Rather than contrition or compromise, Mrs May carried on mouthing the mantra about “getting on with the job”.

But the Conservative party is brutal towards leaders who fail. The only reason she has not been forced out already is that they fear a leadership contest now would be damaging to the party and could trigger another general election, which they are worried Labour would win.

But Mrs May’s days in Downing Street are clearly numbered. She – and David Cameron before her – put the country through an unnecessary vote in pursuit of their own political purposes, arrogantly assuming victory was assured, but found they had misjudged the mood and must pay the price.

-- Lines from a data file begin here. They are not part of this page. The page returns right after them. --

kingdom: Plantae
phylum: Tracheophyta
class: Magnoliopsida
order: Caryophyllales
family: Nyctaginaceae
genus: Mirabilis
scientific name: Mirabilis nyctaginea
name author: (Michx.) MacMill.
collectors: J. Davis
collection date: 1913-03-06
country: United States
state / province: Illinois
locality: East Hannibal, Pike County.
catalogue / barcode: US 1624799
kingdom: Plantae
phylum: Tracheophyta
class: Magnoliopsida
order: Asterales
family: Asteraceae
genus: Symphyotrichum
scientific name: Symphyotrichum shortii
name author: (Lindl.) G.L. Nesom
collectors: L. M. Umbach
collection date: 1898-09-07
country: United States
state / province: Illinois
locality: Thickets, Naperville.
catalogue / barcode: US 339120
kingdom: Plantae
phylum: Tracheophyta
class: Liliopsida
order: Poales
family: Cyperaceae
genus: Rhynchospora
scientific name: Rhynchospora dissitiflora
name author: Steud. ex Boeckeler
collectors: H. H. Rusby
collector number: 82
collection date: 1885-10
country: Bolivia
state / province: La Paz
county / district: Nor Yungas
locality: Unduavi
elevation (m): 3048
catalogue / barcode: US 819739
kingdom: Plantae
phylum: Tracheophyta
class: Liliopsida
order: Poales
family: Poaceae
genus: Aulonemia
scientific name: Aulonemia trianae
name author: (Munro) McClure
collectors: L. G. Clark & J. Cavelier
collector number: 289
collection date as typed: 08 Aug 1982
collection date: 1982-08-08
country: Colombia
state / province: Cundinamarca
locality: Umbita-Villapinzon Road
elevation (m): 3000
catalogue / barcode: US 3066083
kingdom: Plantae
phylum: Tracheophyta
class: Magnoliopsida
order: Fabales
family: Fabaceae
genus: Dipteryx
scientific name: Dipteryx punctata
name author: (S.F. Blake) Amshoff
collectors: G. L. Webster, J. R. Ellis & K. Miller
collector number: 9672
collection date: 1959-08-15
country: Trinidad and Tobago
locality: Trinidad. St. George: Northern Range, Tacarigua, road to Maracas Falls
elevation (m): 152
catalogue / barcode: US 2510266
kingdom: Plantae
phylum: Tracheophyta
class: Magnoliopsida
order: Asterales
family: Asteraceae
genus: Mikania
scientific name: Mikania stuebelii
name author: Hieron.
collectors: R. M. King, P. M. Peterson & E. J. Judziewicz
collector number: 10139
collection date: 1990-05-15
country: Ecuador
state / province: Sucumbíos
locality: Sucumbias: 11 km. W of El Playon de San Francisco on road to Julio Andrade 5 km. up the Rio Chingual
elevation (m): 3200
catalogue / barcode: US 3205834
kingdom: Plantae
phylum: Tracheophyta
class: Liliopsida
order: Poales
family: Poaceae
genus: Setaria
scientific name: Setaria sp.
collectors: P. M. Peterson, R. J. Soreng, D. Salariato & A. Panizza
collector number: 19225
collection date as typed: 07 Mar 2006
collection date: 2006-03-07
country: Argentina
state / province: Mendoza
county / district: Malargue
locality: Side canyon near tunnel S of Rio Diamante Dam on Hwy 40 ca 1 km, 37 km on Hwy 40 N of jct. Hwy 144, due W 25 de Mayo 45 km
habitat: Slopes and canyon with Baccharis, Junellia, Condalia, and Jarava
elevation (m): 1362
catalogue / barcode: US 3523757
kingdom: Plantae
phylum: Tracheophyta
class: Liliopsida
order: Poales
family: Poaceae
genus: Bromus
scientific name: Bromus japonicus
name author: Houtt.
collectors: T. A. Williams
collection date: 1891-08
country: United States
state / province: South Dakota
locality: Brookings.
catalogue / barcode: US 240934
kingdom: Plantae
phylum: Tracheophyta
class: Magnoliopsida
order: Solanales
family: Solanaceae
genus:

How ironic that it is the party’s recovery in Scotland – for so long almost a Tory-free zone – which has given Mrs May the numbers to cling on for now. But it is worth examining what the recovery was based on.

Ruth Davidson and her colleagues based almost their entire election campaign on one issue: stopping Indyref2.

Labour and the Lib Dems also used the issue but it was the Tories who focused most determinedly on it and who reaped the most rewards.

It was the same in last year’s Holyrood elections, when Ms Davidson led her party to its best showing since devolution. The party’s campaign was almost policy-free, but voters were told over and over again that Ms Davidson would provide a strong opposition to the SNP and stand up against a fresh referendum.

If Indyref2 is now taken off the table, the Tories will not stop warning of the danger of the SNP bringing it back in the future, but they will have to talk about other issues too, answer questions on how they would put right the problems in health and education and defend their policies. That will be the test of how real the recovery is.